Return every line from the records below that has the word "changes".

═════ Given entries

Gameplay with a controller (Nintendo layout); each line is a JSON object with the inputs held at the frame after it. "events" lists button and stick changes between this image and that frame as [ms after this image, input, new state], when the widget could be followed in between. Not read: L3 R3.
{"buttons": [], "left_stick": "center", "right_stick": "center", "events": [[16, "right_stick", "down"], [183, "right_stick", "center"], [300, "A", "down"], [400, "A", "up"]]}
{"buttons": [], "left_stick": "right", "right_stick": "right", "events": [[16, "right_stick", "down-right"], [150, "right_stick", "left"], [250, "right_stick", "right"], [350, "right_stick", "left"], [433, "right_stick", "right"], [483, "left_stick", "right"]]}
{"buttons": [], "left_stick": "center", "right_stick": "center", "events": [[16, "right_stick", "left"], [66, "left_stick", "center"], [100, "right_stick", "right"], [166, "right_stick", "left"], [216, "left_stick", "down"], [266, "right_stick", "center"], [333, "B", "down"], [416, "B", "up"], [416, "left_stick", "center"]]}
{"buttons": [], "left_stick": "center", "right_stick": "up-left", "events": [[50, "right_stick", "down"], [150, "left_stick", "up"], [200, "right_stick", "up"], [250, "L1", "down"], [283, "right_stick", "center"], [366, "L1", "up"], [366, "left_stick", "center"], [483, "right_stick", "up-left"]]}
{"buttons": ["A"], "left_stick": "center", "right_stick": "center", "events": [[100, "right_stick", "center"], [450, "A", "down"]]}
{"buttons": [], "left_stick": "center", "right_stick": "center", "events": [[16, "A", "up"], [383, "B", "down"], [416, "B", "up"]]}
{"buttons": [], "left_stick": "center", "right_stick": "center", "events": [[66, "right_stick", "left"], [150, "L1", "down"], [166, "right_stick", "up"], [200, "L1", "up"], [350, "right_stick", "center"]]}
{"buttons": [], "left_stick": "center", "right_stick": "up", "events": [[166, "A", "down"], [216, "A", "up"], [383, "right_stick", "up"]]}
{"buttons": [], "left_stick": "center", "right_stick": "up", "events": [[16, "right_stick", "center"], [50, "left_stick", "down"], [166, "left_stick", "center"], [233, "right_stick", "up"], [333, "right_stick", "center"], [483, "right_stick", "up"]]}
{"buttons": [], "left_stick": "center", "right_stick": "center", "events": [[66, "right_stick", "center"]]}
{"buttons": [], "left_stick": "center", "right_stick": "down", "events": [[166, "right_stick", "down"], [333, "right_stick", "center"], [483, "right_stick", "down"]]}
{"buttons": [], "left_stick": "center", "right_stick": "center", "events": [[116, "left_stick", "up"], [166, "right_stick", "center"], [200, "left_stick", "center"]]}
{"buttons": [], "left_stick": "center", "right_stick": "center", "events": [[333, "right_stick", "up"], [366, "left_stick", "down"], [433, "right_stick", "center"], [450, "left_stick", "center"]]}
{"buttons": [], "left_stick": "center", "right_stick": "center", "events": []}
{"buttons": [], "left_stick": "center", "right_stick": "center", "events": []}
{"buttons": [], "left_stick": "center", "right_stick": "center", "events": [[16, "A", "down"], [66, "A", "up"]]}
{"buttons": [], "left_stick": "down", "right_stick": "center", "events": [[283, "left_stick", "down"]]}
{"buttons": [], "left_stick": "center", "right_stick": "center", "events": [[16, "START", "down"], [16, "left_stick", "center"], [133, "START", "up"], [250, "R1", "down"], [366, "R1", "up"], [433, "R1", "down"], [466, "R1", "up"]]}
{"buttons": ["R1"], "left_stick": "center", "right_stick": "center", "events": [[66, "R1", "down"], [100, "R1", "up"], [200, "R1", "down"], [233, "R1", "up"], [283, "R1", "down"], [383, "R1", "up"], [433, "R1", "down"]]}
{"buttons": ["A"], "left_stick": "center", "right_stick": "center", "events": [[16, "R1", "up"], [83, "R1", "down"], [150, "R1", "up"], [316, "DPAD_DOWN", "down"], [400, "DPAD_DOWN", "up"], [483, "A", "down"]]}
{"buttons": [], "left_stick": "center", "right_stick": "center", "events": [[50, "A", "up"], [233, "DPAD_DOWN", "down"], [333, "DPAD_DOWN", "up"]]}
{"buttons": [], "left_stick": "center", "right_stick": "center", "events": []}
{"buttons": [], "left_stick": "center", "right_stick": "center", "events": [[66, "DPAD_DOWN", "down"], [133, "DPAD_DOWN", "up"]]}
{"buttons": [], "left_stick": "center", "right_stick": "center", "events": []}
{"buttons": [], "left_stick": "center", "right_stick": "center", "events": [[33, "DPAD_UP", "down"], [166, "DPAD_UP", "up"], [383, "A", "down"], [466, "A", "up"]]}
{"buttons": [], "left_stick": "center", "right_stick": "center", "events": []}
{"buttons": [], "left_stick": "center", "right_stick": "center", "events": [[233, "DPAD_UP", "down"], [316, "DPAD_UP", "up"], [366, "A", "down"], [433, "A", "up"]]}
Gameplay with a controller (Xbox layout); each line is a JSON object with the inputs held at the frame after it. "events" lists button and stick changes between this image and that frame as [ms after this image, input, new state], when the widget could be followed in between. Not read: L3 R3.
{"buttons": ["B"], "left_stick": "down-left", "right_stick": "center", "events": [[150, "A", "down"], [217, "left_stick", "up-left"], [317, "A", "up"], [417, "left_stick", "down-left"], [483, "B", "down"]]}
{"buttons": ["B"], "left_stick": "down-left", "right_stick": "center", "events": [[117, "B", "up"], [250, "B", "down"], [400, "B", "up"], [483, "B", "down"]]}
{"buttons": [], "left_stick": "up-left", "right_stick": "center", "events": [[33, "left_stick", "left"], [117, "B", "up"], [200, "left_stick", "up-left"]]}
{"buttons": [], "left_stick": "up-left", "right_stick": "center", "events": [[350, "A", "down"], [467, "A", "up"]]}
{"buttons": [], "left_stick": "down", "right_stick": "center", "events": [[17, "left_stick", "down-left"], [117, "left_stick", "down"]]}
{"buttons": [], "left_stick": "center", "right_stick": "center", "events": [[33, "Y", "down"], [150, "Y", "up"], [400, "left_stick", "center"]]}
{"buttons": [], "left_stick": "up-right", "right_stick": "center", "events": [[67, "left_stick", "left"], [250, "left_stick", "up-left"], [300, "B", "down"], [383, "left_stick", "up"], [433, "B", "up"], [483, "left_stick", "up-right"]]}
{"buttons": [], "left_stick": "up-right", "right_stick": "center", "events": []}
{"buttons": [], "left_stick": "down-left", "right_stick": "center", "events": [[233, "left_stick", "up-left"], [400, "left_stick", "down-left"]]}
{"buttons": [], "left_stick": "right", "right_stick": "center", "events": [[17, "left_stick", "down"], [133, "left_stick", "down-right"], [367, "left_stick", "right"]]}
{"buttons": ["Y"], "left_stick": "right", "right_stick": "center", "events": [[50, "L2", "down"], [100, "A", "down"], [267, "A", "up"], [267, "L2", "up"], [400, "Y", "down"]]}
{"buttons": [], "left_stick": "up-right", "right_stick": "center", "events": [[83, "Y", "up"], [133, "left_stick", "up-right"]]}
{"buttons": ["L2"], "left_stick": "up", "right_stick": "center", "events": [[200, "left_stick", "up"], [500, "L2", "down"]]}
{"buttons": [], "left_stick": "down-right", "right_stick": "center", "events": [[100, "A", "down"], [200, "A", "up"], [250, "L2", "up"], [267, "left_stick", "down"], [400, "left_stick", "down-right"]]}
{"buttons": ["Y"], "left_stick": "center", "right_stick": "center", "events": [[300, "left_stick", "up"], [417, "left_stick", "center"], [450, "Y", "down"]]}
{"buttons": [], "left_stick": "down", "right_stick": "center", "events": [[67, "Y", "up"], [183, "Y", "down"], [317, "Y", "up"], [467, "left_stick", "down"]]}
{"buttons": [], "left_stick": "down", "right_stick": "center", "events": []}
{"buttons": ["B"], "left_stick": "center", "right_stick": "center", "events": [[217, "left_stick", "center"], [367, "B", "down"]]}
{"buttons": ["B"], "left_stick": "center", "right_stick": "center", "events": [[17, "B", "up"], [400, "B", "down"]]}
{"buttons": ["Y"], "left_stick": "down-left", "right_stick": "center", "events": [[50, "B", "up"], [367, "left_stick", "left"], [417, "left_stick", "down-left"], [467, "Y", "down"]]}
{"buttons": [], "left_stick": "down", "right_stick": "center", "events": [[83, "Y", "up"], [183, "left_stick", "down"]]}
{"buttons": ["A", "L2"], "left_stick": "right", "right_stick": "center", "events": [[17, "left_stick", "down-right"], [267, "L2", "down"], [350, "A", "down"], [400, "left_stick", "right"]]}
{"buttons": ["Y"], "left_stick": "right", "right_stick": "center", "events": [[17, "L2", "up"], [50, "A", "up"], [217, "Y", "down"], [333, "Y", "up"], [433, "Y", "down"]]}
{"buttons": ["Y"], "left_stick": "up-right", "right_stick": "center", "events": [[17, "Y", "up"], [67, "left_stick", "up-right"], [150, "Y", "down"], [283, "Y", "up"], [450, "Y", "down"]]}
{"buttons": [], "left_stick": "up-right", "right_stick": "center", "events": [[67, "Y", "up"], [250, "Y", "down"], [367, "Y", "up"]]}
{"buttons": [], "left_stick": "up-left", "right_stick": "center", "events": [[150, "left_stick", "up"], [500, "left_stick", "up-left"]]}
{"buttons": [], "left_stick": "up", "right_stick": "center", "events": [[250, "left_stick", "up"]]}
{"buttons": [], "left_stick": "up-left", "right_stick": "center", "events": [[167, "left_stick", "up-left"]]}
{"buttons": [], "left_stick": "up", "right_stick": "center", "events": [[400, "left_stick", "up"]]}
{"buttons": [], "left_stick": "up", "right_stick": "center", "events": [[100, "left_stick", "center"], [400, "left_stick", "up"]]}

══════════

■ **Exercise solution**:
Gameplay with a controller (Nintendo layout); each line is a JSON object with the inputs held at the frame after it. "events" lists button and stick changes between this image and that frame as [ms after this image, input, new state], when the widget could be followed in between. Not read: L3 R3.
Gameplay with a controller (Xbox layout); each line is a JSON object with the inputs held at the frame after it. "events" lists button and stick changes between this image and that frame as [ms after this image, input, new state], when the widget could be followed in between. Not read: L3 R3.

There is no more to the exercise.